Madrid, May 29: A Spanish town council has voted to ban the wearing of the face-covering Islamic veil in public, the first authority in the predominantly Catholic country to do so.
The Catalan council of Lleida approved a law prohibiting the use of full veils such as the Afghan burqa or the niqab, which leave only the eyes visible, according to a release on its website.
The French cabinet approved a bill this month to outlaw the wearing of niqabs and burqas in public, and Belgium’s lower house voted in favour of prohibiting the full veil last month, provoking strong reactions and stoking debate across Europe
Lleida council said its aim was to guarantee the fundamental right of equality between the sexes.
“This is an issue of rights and freedoms, it’s an issue to do with male-female equality rights. Religious questions were not discussed today, nor even cultural ones,” said local mayor Angel Ros.

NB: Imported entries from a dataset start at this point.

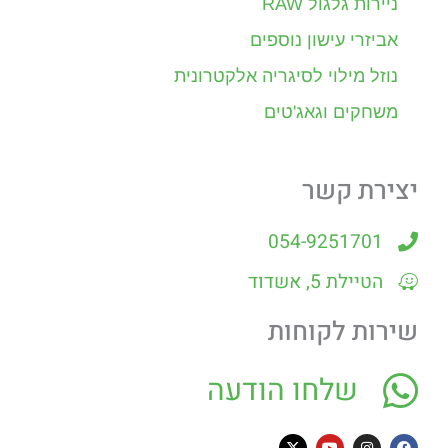
ניירות גלגול RAW
אביזרי עישון נוספים
נוזל מילוי לסיגריה אלקטרונית
משחקים וגאג'טים
יצירת קשר
054-9251701
הטיילת 5, אשדוד
שירות לקוחות
שלחו הודעה
X
Y
I
F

The council said it was also urging the central and regional governments to legislate on the issue.
Spain, parts of which were ruled by Islamic Moors from the 8th to the 15th centuries, had around 1.4 million Muslims in 2009 — about 3 percent of the population, according to the Islamic Commission of Spain.
In a recent controversy, a young woman changed schools after refusing to remove her Islamic headscarf when the institute where she was studying enforced its rule banning the wearing of headcoverings.